▶ _Records for the task_
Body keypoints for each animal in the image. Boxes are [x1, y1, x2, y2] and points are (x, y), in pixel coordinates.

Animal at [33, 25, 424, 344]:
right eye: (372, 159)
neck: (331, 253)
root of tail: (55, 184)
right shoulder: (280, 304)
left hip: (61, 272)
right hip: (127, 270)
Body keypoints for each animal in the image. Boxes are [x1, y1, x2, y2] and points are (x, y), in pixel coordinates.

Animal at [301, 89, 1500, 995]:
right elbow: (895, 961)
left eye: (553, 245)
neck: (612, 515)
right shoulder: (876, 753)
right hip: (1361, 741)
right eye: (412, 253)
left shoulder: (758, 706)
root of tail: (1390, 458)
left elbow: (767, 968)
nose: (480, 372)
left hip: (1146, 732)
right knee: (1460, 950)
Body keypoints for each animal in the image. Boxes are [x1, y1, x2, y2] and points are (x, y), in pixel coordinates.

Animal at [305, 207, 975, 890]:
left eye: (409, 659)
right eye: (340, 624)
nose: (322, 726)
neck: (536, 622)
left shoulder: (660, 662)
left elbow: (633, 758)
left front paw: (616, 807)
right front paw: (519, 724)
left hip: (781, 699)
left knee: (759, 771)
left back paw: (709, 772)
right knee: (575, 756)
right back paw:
==
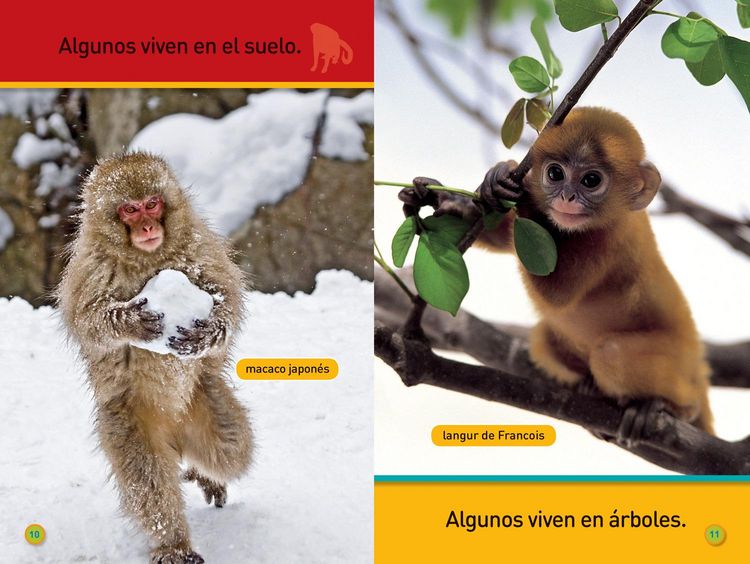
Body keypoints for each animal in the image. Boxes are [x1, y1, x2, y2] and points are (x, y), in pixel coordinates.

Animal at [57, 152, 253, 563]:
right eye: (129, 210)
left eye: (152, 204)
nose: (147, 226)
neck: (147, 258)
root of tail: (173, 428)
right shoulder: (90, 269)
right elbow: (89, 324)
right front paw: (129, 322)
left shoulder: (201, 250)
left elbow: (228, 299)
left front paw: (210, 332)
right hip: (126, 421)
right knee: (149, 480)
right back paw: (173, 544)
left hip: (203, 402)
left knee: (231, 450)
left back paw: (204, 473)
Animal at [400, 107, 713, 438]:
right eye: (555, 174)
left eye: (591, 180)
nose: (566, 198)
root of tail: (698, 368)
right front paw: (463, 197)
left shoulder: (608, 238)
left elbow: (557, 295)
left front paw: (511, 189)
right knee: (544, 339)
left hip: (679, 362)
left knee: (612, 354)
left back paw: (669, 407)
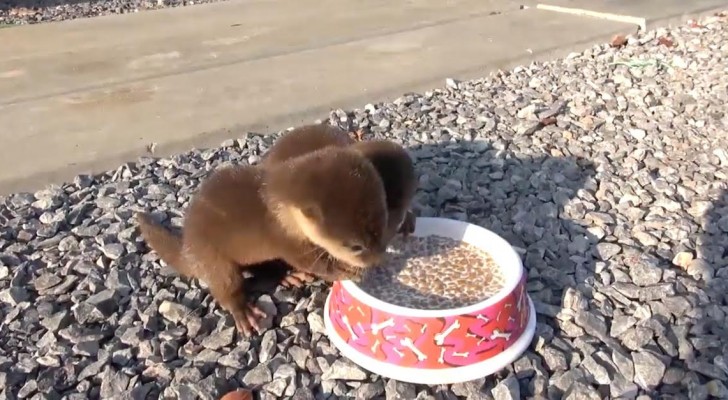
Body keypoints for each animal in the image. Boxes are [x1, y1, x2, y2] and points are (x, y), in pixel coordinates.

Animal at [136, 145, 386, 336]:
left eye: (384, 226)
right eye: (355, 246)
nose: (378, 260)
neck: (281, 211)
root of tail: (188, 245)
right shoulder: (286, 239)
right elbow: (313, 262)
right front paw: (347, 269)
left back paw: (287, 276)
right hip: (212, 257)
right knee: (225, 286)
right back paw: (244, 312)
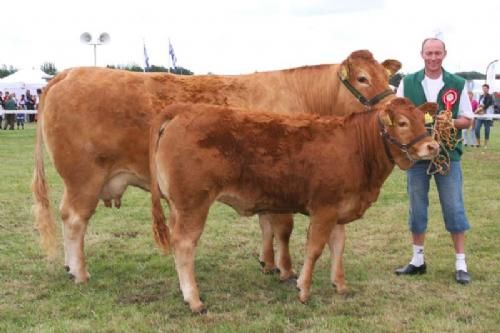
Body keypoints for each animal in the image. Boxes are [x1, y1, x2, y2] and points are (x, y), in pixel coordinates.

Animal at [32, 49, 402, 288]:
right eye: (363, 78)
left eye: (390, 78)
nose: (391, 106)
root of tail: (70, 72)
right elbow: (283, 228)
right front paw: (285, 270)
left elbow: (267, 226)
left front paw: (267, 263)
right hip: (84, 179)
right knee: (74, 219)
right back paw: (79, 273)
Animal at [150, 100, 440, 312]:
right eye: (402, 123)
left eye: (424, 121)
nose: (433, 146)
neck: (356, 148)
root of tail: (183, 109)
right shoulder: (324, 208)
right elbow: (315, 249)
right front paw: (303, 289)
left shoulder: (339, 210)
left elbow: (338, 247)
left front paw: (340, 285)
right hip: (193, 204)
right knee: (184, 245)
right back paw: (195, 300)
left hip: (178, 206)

▶ _Action item_
Every line above from the one with "right shoulder: (286, 239)" down to the one with "right eye: (402, 123)" must be written out exactly, and no picture may appear.

▶ _Solution to this exercise_
right shoulder: (286, 239)
right elbow: (313, 262)
right front paw: (347, 269)
left back paw: (287, 276)
right hip: (212, 257)
right knee: (225, 286)
right back paw: (244, 312)
Body keypoints for each animal in the image. Boxes are [x1, y1, x2, y2] and points are (x, y), in pixel coordinates.

Animal at [32, 49, 402, 288]:
right eye: (363, 78)
left eye: (390, 78)
nose: (391, 106)
root of tail: (70, 72)
right elbow: (283, 228)
right front paw: (285, 270)
left elbow: (267, 226)
left front paw: (267, 263)
right hip: (84, 179)
right knee: (74, 219)
right back paw: (79, 273)
Animal at [150, 100, 440, 312]:
right eye: (402, 123)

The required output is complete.